**What to do**
Rewrite the lines below as a two-column CSV with the headers text and answer. Each row should pair a piece of text with the answer that follows it, with each value in one quoted field and line breaks turned into spaces. Cover every line and leave the pictures out.

**Input data**
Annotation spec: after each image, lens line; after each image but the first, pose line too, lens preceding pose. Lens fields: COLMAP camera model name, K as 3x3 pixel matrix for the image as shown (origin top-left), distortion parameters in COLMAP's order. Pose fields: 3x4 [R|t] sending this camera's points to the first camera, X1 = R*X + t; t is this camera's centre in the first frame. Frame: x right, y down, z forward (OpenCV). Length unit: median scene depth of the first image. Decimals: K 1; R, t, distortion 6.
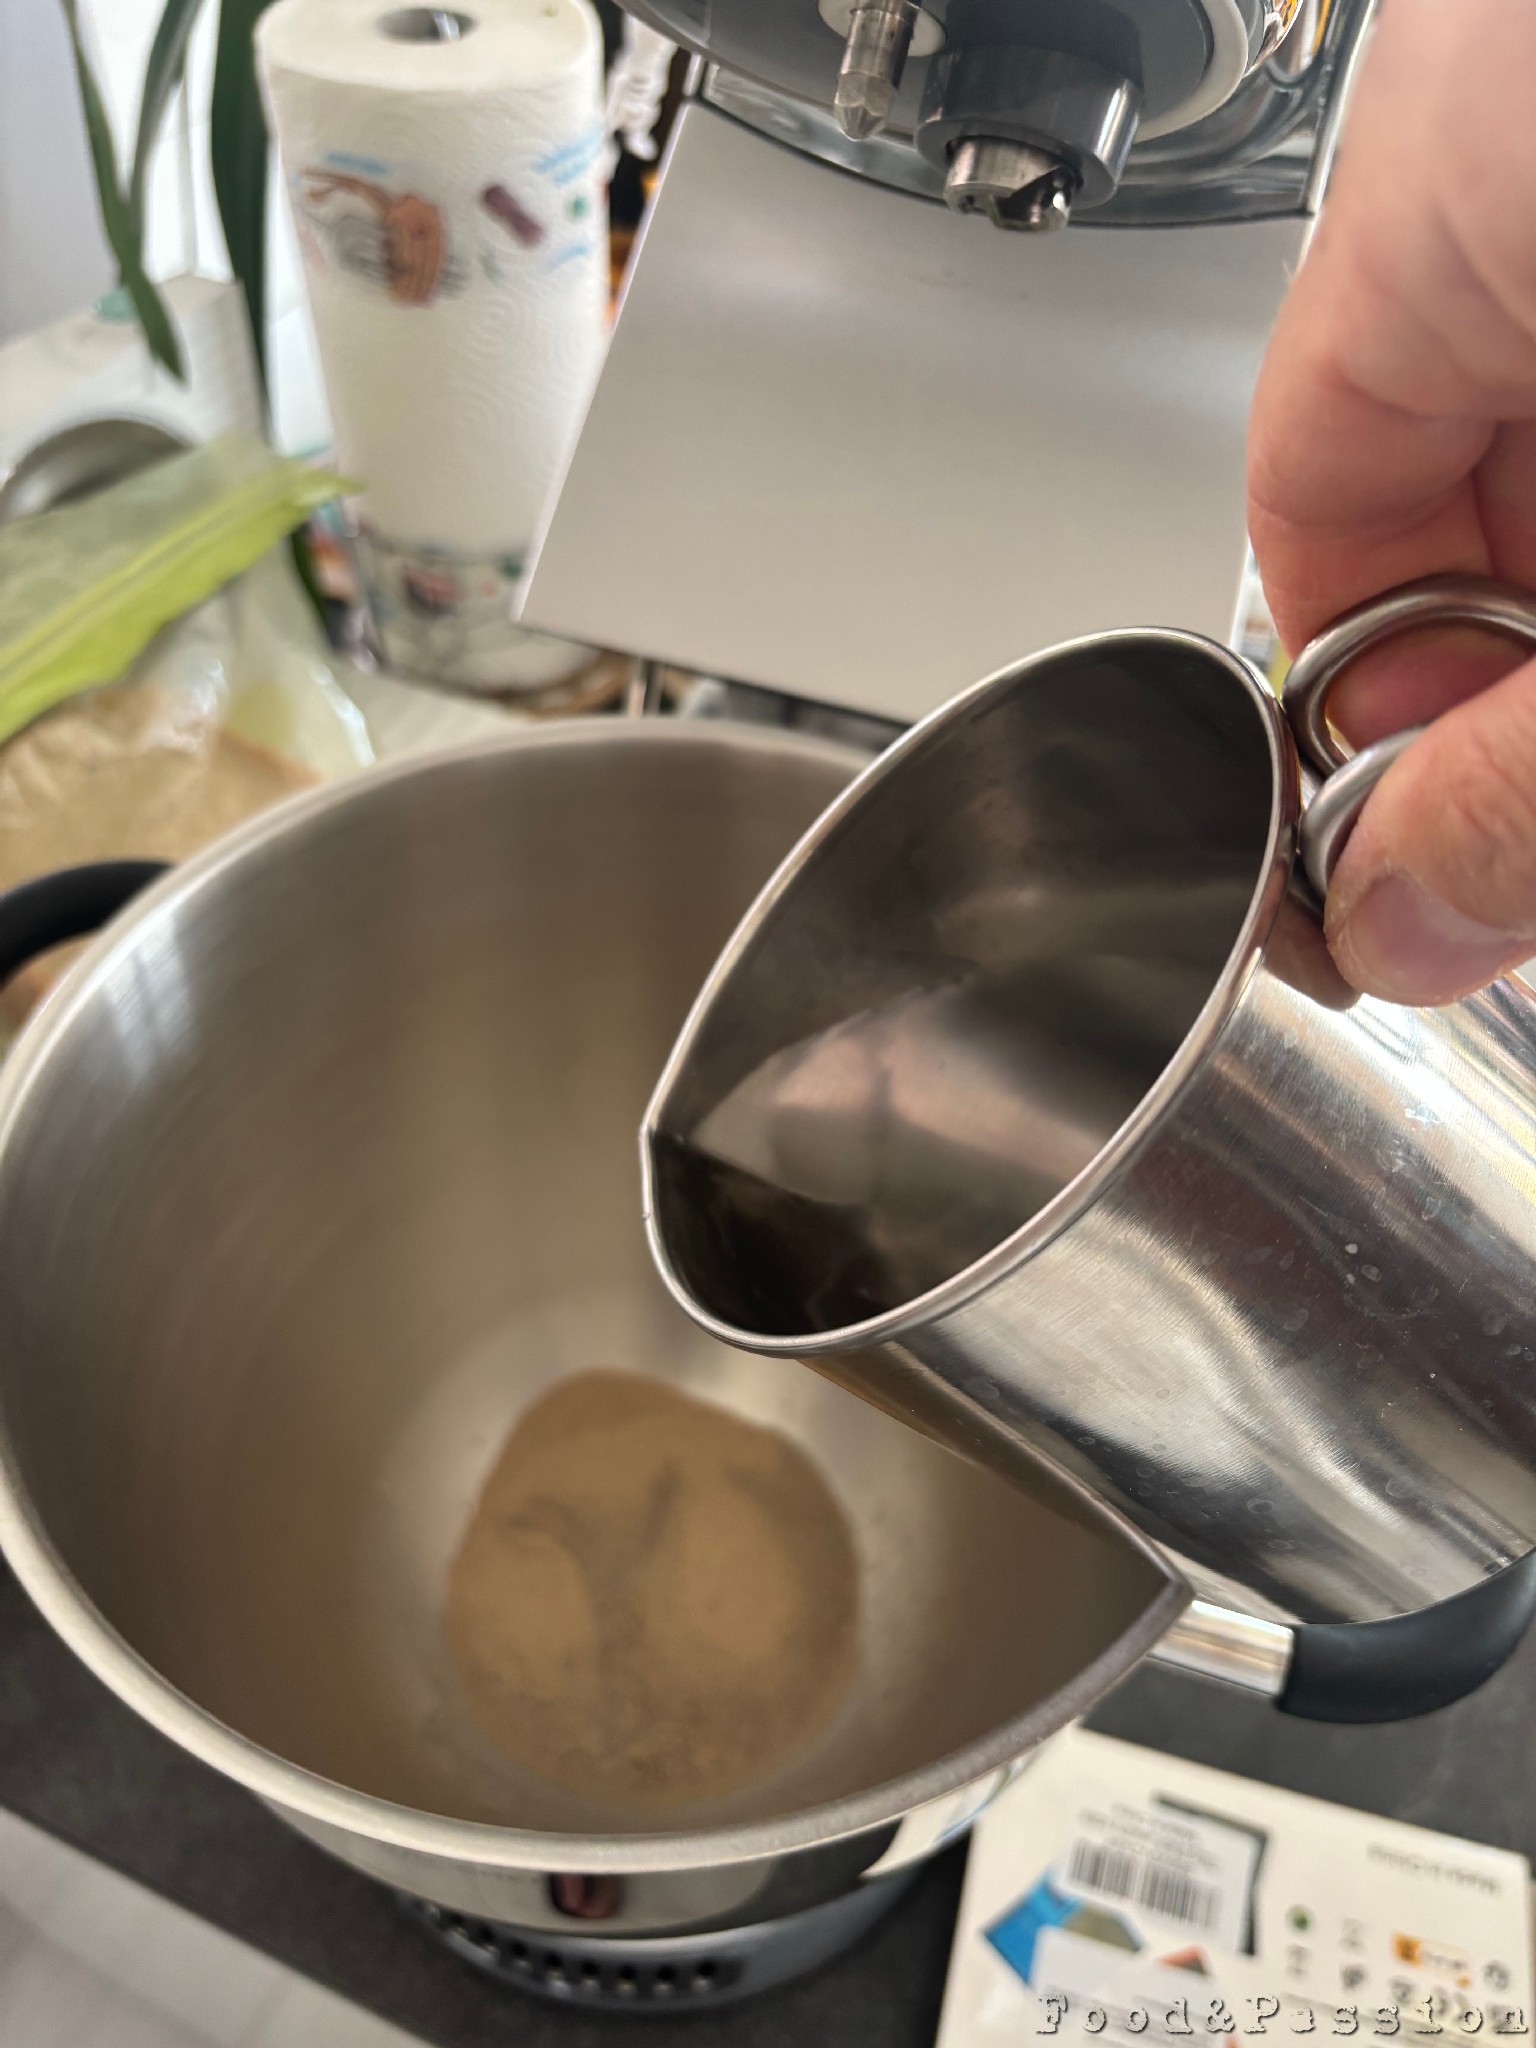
lens RADIAL K [[1530.6, 0, 767.4], [0, 1530.6, 1020.2], [0, 0, 1]] dist [0.002110, -0.039843]
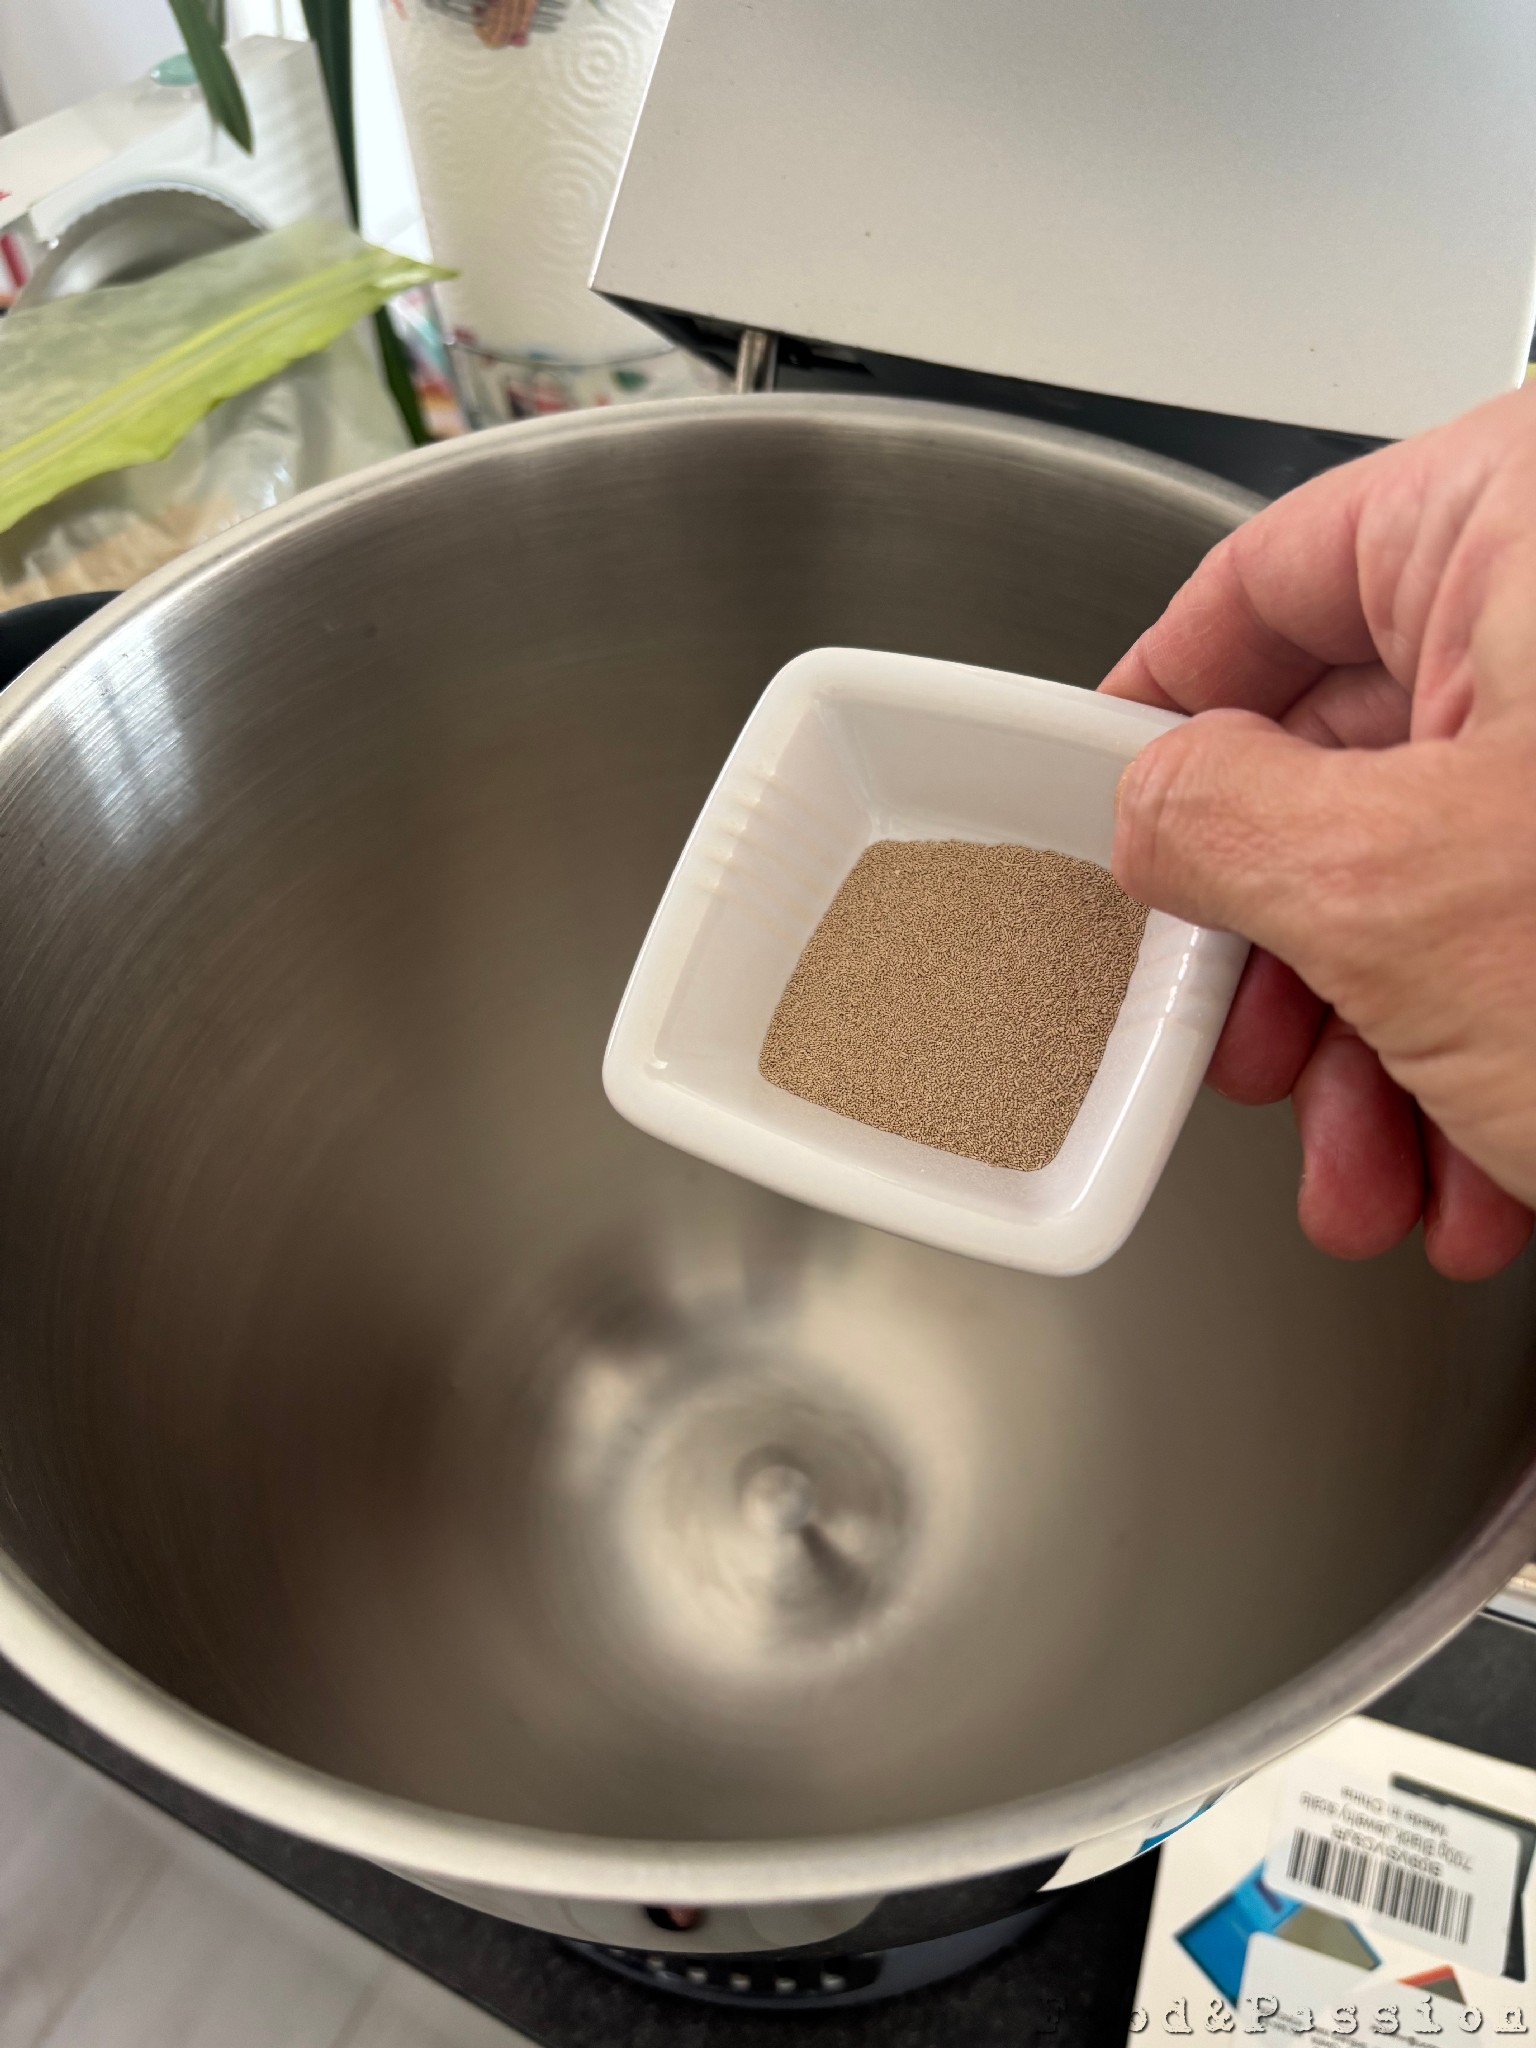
lens RADIAL K [[1530.6, 0, 777.5], [0, 1530.6, 1028.6], [0, 0, 1]] dist [0.002110, -0.039843]
pose [[0.995354, -0.001737, -0.096265, 0.006802], [0.005552, 0.999209, 0.039384, 0.075371], [0.096120, -0.039736, 0.994576, 0.175565]]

**Problem solution**
text,answer
"Annotation spec: after each image, lens line; after each image but the first, pose line too, lens preceding pose. Lens fields: COLMAP camera model name, K as 3x3 pixel matrix for the image as shown (origin top-left), distortion parameters in COLMAP's order. Pose fields: 3x4 [R|t] sending this camera's points to the first camera, X1 = R*X + t; t is this camera's centre in the first frame. Frame: x right, y down, z forward (OpenCV). Length unit: median scene depth of the first image. Decimals: K 1; R, t, distortion 6.","lens RADIAL K [[1530.6, 0, 767.4], [0, 1530.6, 1020.2], [0, 0, 1]] dist [0.002110, -0.039843] lens RADIAL K [[1530.6, 0, 777.5], [0, 1530.6, 1028.6], [0, 0, 1]] dist [0.002110, -0.039843] pose [[0.995354, -0.001737, -0.096265, 0.006802], [0.005552, 0.999209, 0.039384, 0.075371], [0.096120, -0.039736, 0.994576, 0.175565]]"